### PROBLEM DETAILS
Can you transcribe, word for word, the lines of the material below between the line holding "country: Brazil" and the line holding "scientific name: Cyathea latebrosa", inclusive?

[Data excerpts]
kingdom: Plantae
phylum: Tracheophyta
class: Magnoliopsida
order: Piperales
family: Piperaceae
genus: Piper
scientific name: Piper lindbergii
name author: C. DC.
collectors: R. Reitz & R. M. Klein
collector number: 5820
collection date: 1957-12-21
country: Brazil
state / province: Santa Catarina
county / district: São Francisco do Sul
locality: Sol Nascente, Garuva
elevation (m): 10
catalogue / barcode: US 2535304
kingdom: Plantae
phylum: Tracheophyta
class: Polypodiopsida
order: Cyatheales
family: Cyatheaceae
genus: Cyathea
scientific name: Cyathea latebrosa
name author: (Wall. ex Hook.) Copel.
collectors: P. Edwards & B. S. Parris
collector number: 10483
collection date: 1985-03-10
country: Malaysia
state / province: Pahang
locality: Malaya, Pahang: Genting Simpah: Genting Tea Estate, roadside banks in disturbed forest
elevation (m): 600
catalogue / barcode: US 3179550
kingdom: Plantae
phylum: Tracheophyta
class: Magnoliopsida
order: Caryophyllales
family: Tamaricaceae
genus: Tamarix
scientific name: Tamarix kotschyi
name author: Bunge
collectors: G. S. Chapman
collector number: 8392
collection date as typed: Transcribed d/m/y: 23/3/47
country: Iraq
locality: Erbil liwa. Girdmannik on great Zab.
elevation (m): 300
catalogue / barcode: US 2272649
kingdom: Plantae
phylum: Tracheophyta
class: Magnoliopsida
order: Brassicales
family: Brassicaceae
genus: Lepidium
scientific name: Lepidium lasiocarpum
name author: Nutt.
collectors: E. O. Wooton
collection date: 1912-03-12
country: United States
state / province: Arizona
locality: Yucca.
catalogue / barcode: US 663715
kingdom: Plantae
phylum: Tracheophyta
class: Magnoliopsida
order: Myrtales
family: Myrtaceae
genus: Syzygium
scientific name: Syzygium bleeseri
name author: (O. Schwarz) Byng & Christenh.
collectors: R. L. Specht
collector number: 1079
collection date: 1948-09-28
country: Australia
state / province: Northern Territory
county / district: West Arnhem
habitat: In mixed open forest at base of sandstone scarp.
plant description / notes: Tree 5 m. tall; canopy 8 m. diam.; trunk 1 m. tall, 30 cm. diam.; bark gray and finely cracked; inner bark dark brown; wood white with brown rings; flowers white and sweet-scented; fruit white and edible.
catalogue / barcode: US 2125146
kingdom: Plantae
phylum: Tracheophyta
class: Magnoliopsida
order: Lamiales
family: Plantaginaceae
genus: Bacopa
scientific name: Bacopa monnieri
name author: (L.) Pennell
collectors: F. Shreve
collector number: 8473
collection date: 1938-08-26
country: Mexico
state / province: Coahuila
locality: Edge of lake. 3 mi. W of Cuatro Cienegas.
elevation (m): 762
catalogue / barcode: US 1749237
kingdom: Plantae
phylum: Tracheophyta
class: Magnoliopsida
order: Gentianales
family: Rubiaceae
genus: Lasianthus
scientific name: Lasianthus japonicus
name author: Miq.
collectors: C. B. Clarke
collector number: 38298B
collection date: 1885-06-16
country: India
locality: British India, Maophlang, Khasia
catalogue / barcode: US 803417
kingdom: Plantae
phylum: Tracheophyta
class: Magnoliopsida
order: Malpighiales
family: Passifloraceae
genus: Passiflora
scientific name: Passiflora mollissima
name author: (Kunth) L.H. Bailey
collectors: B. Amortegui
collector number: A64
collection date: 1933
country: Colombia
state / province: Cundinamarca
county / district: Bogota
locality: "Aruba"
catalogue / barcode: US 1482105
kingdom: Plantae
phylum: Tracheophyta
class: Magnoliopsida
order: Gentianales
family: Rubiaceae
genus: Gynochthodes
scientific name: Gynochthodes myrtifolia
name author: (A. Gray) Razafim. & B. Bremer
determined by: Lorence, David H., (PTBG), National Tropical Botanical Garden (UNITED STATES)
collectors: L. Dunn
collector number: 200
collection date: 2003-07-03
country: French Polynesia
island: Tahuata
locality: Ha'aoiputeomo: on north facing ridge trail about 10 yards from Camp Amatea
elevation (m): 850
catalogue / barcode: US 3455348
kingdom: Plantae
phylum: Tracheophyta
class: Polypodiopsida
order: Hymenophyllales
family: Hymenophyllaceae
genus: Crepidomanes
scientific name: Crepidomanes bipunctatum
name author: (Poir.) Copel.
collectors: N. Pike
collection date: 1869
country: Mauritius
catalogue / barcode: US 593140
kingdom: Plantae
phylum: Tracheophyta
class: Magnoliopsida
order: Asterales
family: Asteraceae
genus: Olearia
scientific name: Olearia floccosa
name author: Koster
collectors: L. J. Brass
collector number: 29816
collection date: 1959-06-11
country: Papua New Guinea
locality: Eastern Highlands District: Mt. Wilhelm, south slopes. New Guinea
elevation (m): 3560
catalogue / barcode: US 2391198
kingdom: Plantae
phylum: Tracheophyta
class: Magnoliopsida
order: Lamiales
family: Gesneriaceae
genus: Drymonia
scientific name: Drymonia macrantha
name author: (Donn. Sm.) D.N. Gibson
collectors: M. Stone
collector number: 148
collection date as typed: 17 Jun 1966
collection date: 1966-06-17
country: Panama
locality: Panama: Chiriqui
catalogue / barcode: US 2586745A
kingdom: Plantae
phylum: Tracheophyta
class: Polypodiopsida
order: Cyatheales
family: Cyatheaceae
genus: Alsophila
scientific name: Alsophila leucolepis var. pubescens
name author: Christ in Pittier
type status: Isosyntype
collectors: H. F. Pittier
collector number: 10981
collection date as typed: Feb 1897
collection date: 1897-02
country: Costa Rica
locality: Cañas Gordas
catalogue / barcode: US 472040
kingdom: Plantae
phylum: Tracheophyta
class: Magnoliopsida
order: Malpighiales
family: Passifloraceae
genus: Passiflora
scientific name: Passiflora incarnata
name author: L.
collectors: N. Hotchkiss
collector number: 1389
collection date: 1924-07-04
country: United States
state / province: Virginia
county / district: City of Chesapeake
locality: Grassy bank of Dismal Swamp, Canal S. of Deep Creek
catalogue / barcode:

### ANSWER IN FULL
country: Brazil
state / province: Santa Catarina
county / district: São Francisco do Sul
locality: Sol Nascente, Garuva
elevation (m): 10
catalogue / barcode: US 2535304
kingdom: Plantae
phylum: Tracheophyta
class: Polypodiopsida
order: Cyatheales
family: Cyatheaceae
genus: Cyathea
scientific name: Cyathea latebrosa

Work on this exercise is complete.